Biotin pull-down assay

The P4 fragment of the 3′UTR of mouse HMGB1 was subcloned into a pGEM-Teasy vector (Promega) according to the manufacturer’s instructions by performing PCR amplification using the following primers: forward 5′-GCC ACT AAC CTT GCC TGG TA-3′ and reverse 5′-TCG TAT AAG CTG CAT CAG AGA CA-3′. The transcript is transcribed using the T7RiboMAX™ Express large scale RNA production system (Promega) according to the manufacturer’s and the NotI digested PGEM-Teasy-P3P4 vector as a template. For preparing protein extracts, 30-40 millions of cells were washed with ice-cold phosphate-buffered saline (PBS) and resuspended in 1mL of EBMK buffer (25mM Hepes pH 7,6; 5mM MgCl2; 1,5mM KCl; 75mM NaCl; 175mM Sucrose) containing 0,5% NP-40, complete protease inhibitor without EDTA (Roche). Lysates were sonicated 10s 3 times at 200W and cleared by centrifugation at 12,000 rpm for 15 min. The protein concentration was determined (Bio-Rad microassay) and 1mg were used for each assay. Biotin pull-down assay is performed using Miltenyi Biotech mMACS streptavidin kit according to the manufacturer’s instructions.

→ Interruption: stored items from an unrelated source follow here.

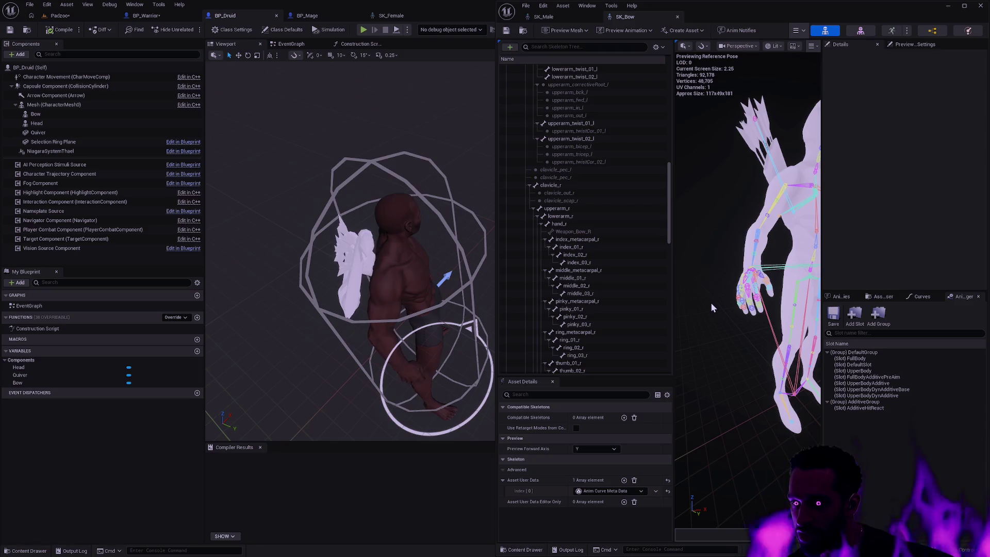
left_click_drag(710, 303, 677, 198)
left_click(544, 16)
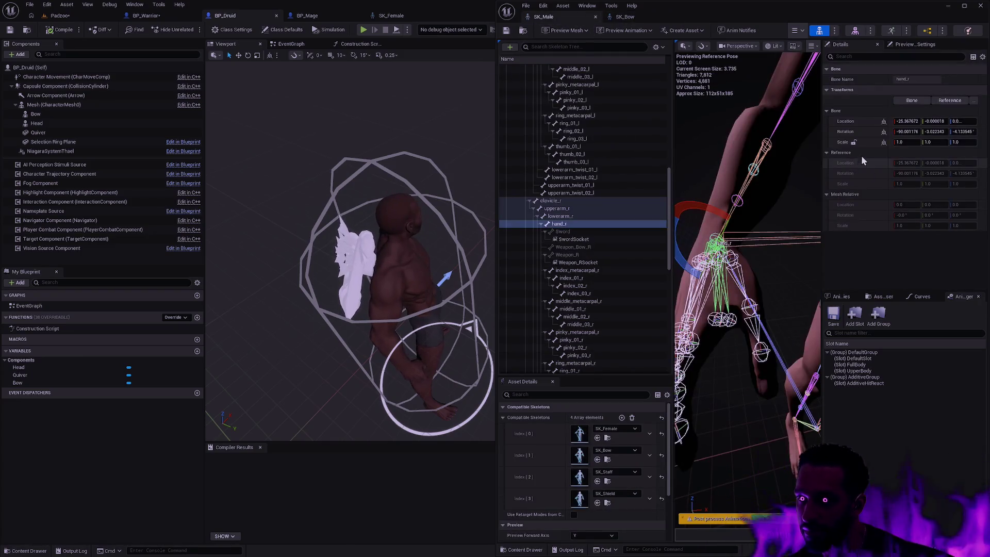
left_click(627, 17)
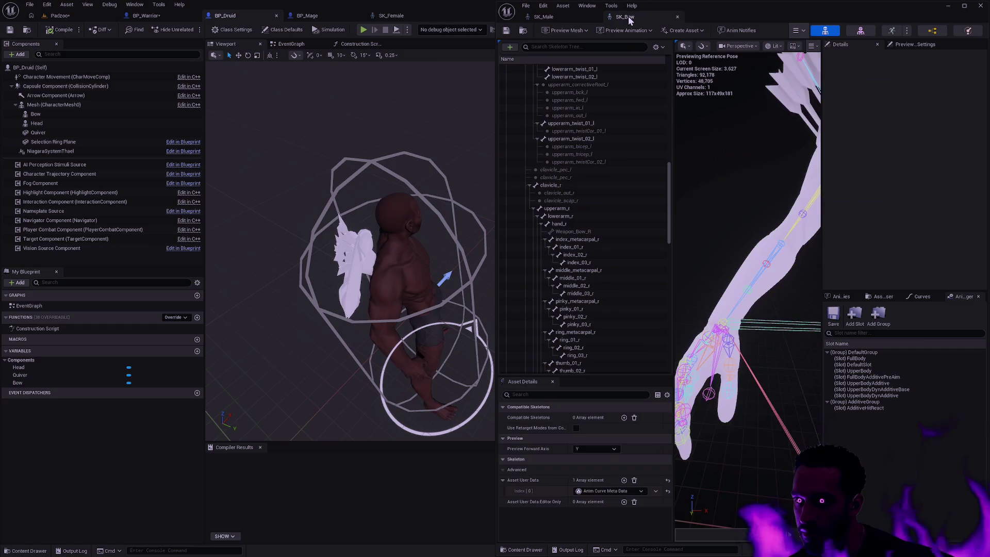
left_click(558, 17)
scroll("down", 3)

Primers used to prepare probes for Northern blot analysis

mHMGB1: For: 5′-GCA TCC TGG CTT ATC CAT TG-3′; Rev: 5′-TGC TCT TTT CAG CCT TGA CC-3′

mGAPDH: For: 5′-AAG GTC ATC CCA GAG CTG AA-3′; rev: 5′-AGG AGA CAA CCT GGT CCT CA-3′

Statistical analyses

The Statistical analyses in this study were performed using the Graphpad Prism5 software to determine significance (two tailed, Student’s t-test).